Post-Quantum Cryptography: From Theory to Adoption

Post-Quantum Cryptography banner with terminal output showing PQC-ready SSH configurations and the text “Are you PQC-Ready?”
Demonstrating Post-Quantum Cryptography in SSH with real-world readiness check.

The Quantum Threat

For decades, digital security has relied on RSA and elliptic curves, both considered secure against classical computing. Quantum computing changes this equation: Shor’s algorithm shows these schemes can be broken once quantum hardware reaches scale. Even if that milestone is years away, attackers can already capture encrypted traffic today and decrypt it later. This “harvest now, decrypt later” threat makes post-quantum cryptography (PQC) essential.

NIST Standardization

In 2016, the U.S. National Institute of Standards and Technology (NIST) launched a global competition to standardize PQC. After multiple evaluation rounds, NIST selected lattice-based algorithms as the foundation for the future:

  • CRYSTALS-Kyber (FIPS 203, draft) – key exchange
  • CRYSTALS-Dilithium (FIPS 204, draft) – digital signatures
  • FALCON (FIPS 205, draft) – compact signatures
  • SPHINCS+ (FIPS 206, draft) – hash-based, conservative fallback

Final standards are expected by 2025, giving organizations confidence to adopt algorithms that resist both classical and quantum attacks.

PQC and QKD Together

PQC is not the only piece of the puzzle. Quantum Key Distribution (QKD) is also emerging, using quantum physics to exchange keys securely. While QKD requires specialized hardware and cannot replace PQC, forward-looking organizations should prepare for a hybrid future where PQC and QKD complement each other.
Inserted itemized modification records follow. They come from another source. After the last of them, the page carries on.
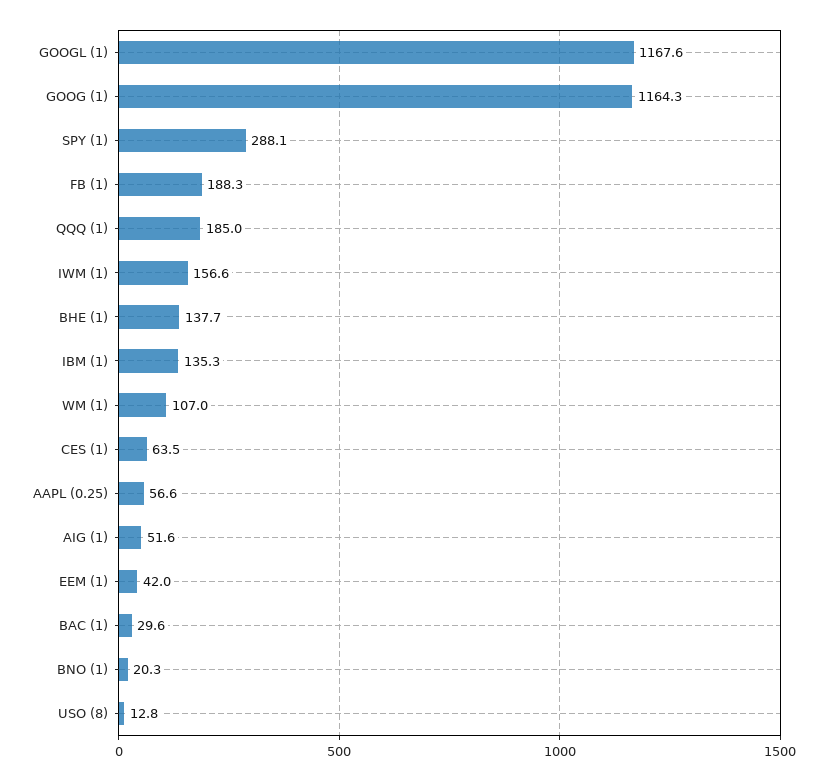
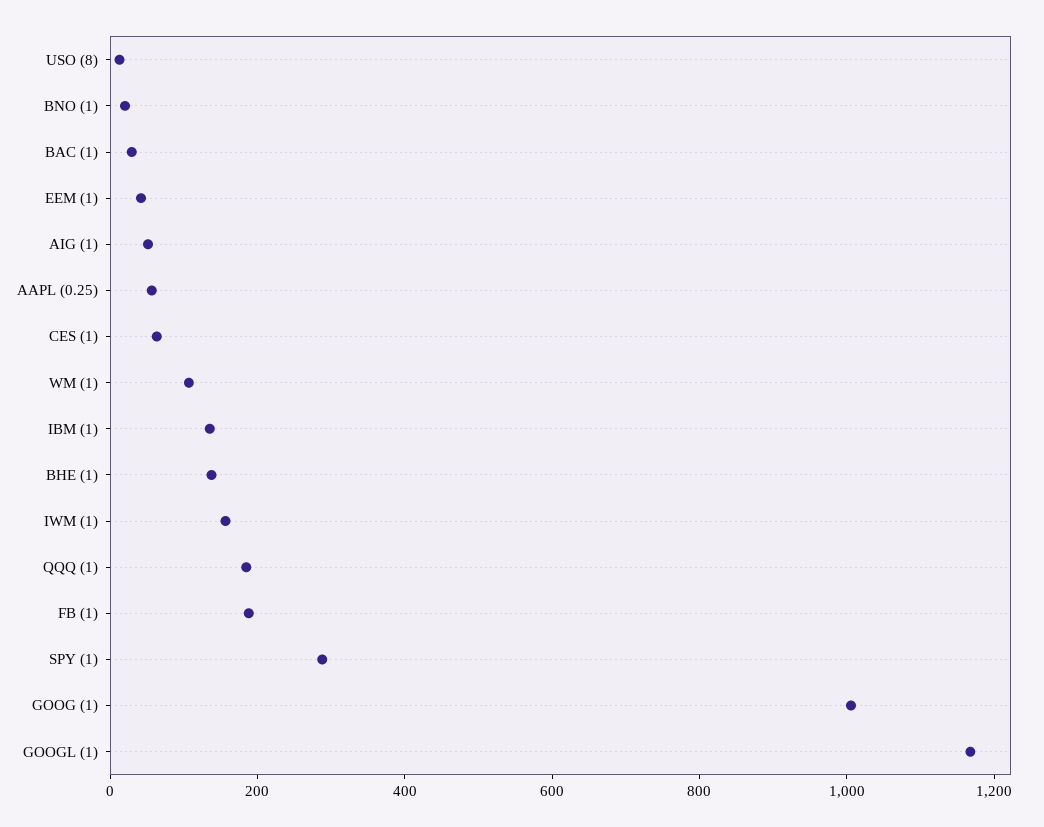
  {
    "GOOGL (1)": 1167.6,
-   "GOOG (1)": 1164.3,
+   "GOOG (1)": 1000,
    "SPY (1)": 288.1,
    "FB (1)": 188.3,
    "QQQ (1)": 185,
    "IWM (1)": 156.6,
    "BHE (1)": 137.7,
    "IBM (1)": 135.3,
    "WM (1)": 107,
    "CES (1)": 63.5,
    "AAPL (0.25)": 56.6,
    "AIG (1)": 51.6,
    "EEM (1)": 42,
    "BAC (1)": 29.6,
    "BNO (1)": 20.3,
    "USO (8)": 12.8
  }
Where PQC Is Already Appearing

  • TLS: Cloud providers already test PQC-hybrid TLS 1.3 handshakes (Kyber + X25519).
  • SSH: OpenSSH has been at the forefront. Version 9.0 added NTRU (sntrup), 9.9 introduced Kyber (mlkem), and as of OpenSSH 10.0, Kyber hybrids are the default key exchange.
  • VPNs: Both IPsec and OpenVPN communities are experimenting with PQC-hybrid handshakes under IETF drafts.
  • Databases: Secure connections rely on TLS. Once OpenSSL integrates the NIST algorithms, PostgreSQL, MySQL, and MongoDB will inherit PQC protection seamlessly.

Start with Inventory

Transitioning to PQC is not simply about upgrading libraries. The first step is asset and software inventory: organizations must know which systems, applications, and protocols depend on cryptography. Without this map, migration planning is blind.

Take my own environment as an example:

  • Perimeter: Cloudflare (CF) → Nginx reverse proxy
  • Application: WordPress frontend with database backend
  • Infrastructure: OpenVPN for remote access and SSH for management

Each layer — from TLS termination at Cloudflare to SSH key exchange on servers — must be evaluated for PQC readiness. Some components already support it (e.g., OpenSSH 10.0 with Kyber), others depend on OpenSSL’s roadmap, and some may eventually integrate QKD.

The Time to Prepare Is Now

The quantum threat may feel abstract, but migration takes years. The right moment to prepare is today:

  • Start with crypto inventory
  • Monitor vendor roadmaps
  • Experiment with PQC where support already exists

The organizations that plan now will be secure tomorrow.